Linear regression algorithm will find optimal coefficients $\theta_0,\theta_1,\theta_2....\theta_n$ of hypothesis such that sum of difference between actual and predicted y will be least. This evaluated sum is considered as loss or error and can be mathematically formulated into sophisticated expression :

$J(\theta_{{0}},\theta_{{1}},....,\theta_{{n}}) = min_{{\theta}}(\frac{1}{2m})\sum_{m}^{i=1} (h_{{\theta}} (x^{(i)}) - y^{(i)})^2$
Above expression is also called as Loss Function. $h_{{\theta}}(x^i)}$ is the predicted value , $y^{(i)}$ is the actual value and m is number of instances. As from name it is depicting loss of our model which needs to be reduced. Among all loss functions, this is called as squared loss which is most commonly used in linear regression.
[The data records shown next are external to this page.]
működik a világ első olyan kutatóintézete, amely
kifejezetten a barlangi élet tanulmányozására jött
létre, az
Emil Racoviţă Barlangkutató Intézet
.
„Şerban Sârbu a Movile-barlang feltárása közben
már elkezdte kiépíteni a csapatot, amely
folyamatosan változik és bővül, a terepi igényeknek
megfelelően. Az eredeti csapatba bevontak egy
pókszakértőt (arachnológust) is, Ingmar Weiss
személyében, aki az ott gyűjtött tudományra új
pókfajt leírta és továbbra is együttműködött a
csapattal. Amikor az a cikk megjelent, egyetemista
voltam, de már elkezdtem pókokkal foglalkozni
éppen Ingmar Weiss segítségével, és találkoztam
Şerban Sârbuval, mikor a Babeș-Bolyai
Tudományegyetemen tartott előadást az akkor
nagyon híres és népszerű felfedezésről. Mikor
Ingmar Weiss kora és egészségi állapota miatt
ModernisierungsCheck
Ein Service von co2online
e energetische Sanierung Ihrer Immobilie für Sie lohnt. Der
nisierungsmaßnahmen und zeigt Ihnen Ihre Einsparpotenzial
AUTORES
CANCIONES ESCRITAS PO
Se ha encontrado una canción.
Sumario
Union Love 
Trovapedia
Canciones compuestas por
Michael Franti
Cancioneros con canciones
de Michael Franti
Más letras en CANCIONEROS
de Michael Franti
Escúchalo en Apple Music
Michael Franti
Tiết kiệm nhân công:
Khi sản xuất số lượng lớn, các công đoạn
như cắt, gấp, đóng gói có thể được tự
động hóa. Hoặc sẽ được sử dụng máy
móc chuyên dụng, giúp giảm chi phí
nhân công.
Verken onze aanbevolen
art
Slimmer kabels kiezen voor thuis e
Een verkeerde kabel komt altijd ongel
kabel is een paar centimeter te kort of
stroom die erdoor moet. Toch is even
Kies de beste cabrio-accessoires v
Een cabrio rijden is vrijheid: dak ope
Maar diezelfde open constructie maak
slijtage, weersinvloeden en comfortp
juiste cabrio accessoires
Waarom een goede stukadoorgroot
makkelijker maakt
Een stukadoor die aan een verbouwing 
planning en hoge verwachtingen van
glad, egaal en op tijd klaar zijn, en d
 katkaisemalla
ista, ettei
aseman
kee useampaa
With degree two, this loss function will plot a parabolic graph for one explanatory variable and convex shape for more than one explanatory variables. Since the loss function is parabolic in nature it assures that there will be only one minima which will be global minima. In figure 1.5 parabola is shown in which Y-axis is showing Loss and X-axis is representing coefficients.

linear regression- loss function curve Fig 1.5 Loss Function

Gradient Descent

Gradient descent is an optimization algorithm to find local minima of function. As shown in above image a parabola is drawn for Loss function equation for single variate linear regression. Minima of parabola is the minimum loss that can be achieved from this loss function. For finding the minima, “gradient descent” like technique is used

repeat until convergence {
${\theta_{i}}^{(j+1)} \leftarrow {\theta_{i}}^{(j)} - \alpha(\frac{\delta J}{\delta\theta_i})$
}

in which $\alpha$ is learning rate and $\frac{\delta J}{\delta\theta_i}$ is partial derivative of loss function with respect to $\theta_i$ .
For starting gradient descent first choose coefficients ${\theta_{0}}^{0}, {\theta_{1}}^{1}, {\theta_{2}}^{2},...., {\theta_{n}}^{n}$ randomly. Then calculate the thetas from above expression. Important point is that each variable should be updated simultaneously i.e. calculate all the $\theta$ ’s value at one time and update them in equation simultaneously and repeat until they converge i.e, two consecutive loss function will have same value or difference b/w them is very less. It is also called batch gradient descent. Now we have all $\theta$ ’s value and using this model we can predict value of test case by putting features in hypothesis.

alpha = 0.01
min_range = 0.00001
converge = False
thetas = [] 	# random thetas list
def derivative(theta):
	// Derivative of loss function which will take 
	// theta as input and find derivative w.r.t theta

def loss(thetas):
	// Get loss value by putting thetas in loss function

loss = loss(thetas)
While not converge:
	new_thetas = []	# list for new thetas
	for all thetas as theta:
		Add (theta - alpha * derivative(theta)) value into list-new_thetas
	# Update new thetas from old thetas
	thetas = new_thetas
	new_loss = loss(thetas)
	# Convergence condition
	if abs(new_loss - loss) <= min_range
		# converged successfully
		converge = True
	loss = new_loss

Summary

This blog attempts to explain linear regression using real world examples. Linear regression helps in deriving optimal linear relationship between variables using squared mean loss function. Gradient descent is used to calculate the coefficients of model such that loss will be minimum. Linear regression has vast varieties of use cases like risk estimation and trends evaluation in business and many more.